## WORK INSTRUCTION
Your job is to copy every record exactly.

## INPUT DATA
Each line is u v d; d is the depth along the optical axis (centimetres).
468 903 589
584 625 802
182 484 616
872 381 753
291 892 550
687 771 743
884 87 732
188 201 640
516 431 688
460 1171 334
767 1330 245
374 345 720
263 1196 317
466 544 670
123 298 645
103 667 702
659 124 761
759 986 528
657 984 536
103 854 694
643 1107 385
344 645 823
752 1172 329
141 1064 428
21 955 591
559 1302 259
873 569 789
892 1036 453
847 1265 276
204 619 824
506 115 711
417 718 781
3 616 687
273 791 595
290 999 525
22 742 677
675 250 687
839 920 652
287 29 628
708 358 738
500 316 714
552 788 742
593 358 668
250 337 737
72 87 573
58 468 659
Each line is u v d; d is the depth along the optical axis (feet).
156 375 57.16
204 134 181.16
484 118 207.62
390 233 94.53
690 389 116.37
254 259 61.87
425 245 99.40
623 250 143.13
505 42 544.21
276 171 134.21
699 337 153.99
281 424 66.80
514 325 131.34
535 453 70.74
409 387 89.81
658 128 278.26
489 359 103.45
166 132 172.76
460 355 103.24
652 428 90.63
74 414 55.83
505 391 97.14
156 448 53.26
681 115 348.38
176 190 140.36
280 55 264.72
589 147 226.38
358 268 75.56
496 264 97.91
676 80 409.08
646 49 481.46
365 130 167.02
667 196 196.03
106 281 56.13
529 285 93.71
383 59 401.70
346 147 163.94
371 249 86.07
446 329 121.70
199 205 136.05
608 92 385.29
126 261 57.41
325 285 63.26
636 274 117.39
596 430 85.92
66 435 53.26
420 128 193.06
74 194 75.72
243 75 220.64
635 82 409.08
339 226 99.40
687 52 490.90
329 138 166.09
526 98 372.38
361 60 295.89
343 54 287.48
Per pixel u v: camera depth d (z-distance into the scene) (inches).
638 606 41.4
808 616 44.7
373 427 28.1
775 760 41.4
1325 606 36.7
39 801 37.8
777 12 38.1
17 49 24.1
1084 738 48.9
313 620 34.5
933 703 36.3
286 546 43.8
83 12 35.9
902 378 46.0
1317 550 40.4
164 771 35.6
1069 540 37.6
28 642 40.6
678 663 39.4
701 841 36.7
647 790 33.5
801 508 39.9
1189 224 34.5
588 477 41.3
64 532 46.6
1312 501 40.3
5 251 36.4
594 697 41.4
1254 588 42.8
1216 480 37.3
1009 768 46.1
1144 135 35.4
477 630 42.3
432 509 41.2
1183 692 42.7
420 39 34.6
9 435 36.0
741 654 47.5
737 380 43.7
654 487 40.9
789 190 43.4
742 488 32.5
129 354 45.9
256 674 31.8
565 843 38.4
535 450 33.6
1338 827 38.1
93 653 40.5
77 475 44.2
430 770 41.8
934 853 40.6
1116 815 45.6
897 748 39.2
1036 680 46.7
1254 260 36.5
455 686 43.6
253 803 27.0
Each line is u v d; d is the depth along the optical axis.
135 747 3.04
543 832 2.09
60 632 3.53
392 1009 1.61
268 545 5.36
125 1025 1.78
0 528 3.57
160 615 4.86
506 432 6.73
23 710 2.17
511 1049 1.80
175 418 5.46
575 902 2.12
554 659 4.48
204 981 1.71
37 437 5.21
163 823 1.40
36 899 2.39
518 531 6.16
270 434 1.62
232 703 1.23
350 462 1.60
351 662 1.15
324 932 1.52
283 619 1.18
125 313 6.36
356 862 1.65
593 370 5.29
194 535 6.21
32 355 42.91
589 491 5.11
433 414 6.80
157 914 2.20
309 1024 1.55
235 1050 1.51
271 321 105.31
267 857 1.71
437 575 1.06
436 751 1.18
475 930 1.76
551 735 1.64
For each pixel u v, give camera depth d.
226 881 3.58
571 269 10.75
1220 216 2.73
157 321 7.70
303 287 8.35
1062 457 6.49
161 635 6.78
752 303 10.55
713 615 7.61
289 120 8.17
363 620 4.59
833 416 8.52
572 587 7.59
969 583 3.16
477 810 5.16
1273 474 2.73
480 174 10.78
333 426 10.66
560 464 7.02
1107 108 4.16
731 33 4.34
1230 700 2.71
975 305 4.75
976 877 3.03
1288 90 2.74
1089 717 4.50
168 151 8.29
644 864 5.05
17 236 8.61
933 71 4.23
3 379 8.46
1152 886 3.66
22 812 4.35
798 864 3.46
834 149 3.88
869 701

## FINAL ANSWER
Each line is u v d; d is the depth along the optical axis (centimetres).
468 903 589
584 625 802
182 484 616
872 381 753
291 892 550
687 771 743
884 87 732
188 201 640
516 431 688
460 1171 334
767 1330 245
374 345 720
263 1196 317
466 544 670
123 298 645
103 667 702
659 124 761
759 986 528
657 984 536
103 854 694
643 1107 385
344 645 823
752 1172 329
141 1064 428
21 955 591
559 1302 259
873 569 789
892 1036 453
847 1265 276
204 619 824
506 115 711
417 718 781
3 616 687
273 791 595
290 999 525
22 742 677
675 250 687
839 920 652
287 29 628
708 358 738
500 316 714
552 788 742
593 358 668
250 337 737
72 87 573
58 468 659
Each line is u v d; d is the depth along the optical axis (feet).
156 375 57.16
204 134 181.16
484 118 207.62
390 233 94.53
690 389 116.37
254 259 61.87
425 245 99.40
623 250 143.13
505 42 544.21
276 171 134.21
699 337 153.99
281 424 66.80
514 325 131.34
535 453 70.74
409 387 89.81
658 128 278.26
489 359 103.45
166 132 172.76
460 355 103.24
652 428 90.63
74 414 55.83
505 391 97.14
156 448 53.26
681 115 348.38
176 190 140.36
280 55 264.72
589 147 226.38
358 268 75.56
496 264 97.91
676 80 409.08
646 49 481.46
365 130 167.02
667 196 196.03
106 281 56.13
529 285 93.71
383 59 401.70
346 147 163.94
371 249 86.07
446 329 121.70
199 205 136.05
608 92 385.29
126 261 57.41
325 285 63.26
636 274 117.39
596 430 85.92
66 435 53.26
420 128 193.06
74 194 75.72
243 75 220.64
635 82 409.08
339 226 99.40
687 52 490.90
329 138 166.09
526 98 372.38
361 60 295.89
343 54 287.48
Per pixel u v: camera depth d (z-distance into the scene) (inches).
638 606 41.4
808 616 44.7
373 427 28.1
775 760 41.4
1325 606 36.7
39 801 37.8
777 12 38.1
17 49 24.1
1084 738 48.9
313 620 34.5
933 703 36.3
286 546 43.8
83 12 35.9
902 378 46.0
1317 550 40.4
164 771 35.6
1069 540 37.6
28 642 40.6
678 663 39.4
701 841 36.7
647 790 33.5
801 508 39.9
1189 224 34.5
588 477 41.3
64 532 46.6
1312 501 40.3
5 251 36.4
594 697 41.4
1254 588 42.8
1216 480 37.3
1009 768 46.1
1144 135 35.4
477 630 42.3
432 509 41.2
1183 692 42.7
420 39 34.6
9 435 36.0
741 654 47.5
737 380 43.7
654 487 40.9
789 190 43.4
742 488 32.5
129 354 45.9
256 674 31.8
565 843 38.4
535 450 33.6
1338 827 38.1
93 653 40.5
77 475 44.2
430 770 41.8
934 853 40.6
1116 815 45.6
897 748 39.2
1036 680 46.7
1254 260 36.5
455 686 43.6
253 803 27.0
Each line is u v d; d is the depth along the optical axis.
135 747 3.04
543 832 2.09
60 632 3.53
392 1009 1.61
268 545 5.36
125 1025 1.78
0 528 3.57
160 615 4.86
506 432 6.73
23 710 2.17
511 1049 1.80
175 418 5.46
575 902 2.12
554 659 4.48
204 981 1.71
37 437 5.21
163 823 1.40
36 899 2.39
518 531 6.16
270 434 1.62
232 703 1.23
350 462 1.60
351 662 1.15
324 932 1.52
283 619 1.18
125 313 6.36
356 862 1.65
593 370 5.29
194 535 6.21
32 355 42.91
589 491 5.11
433 414 6.80
157 914 2.20
309 1024 1.55
235 1050 1.51
271 321 105.31
267 857 1.71
437 575 1.06
436 751 1.18
475 930 1.76
551 735 1.64
For each pixel u v, give camera depth d.
226 881 3.58
571 269 10.75
1220 216 2.73
157 321 7.70
303 287 8.35
1062 457 6.49
161 635 6.78
752 303 10.55
713 615 7.61
289 120 8.17
363 620 4.59
833 416 8.52
572 587 7.59
969 583 3.16
477 810 5.16
1273 474 2.73
480 174 10.78
333 426 10.66
560 464 7.02
1107 108 4.16
731 33 4.34
1230 700 2.71
975 305 4.75
976 877 3.03
1288 90 2.74
1089 717 4.50
168 151 8.29
644 864 5.05
17 236 8.61
933 71 4.23
3 379 8.46
1152 886 3.66
22 812 4.35
798 864 3.46
834 149 3.88
869 701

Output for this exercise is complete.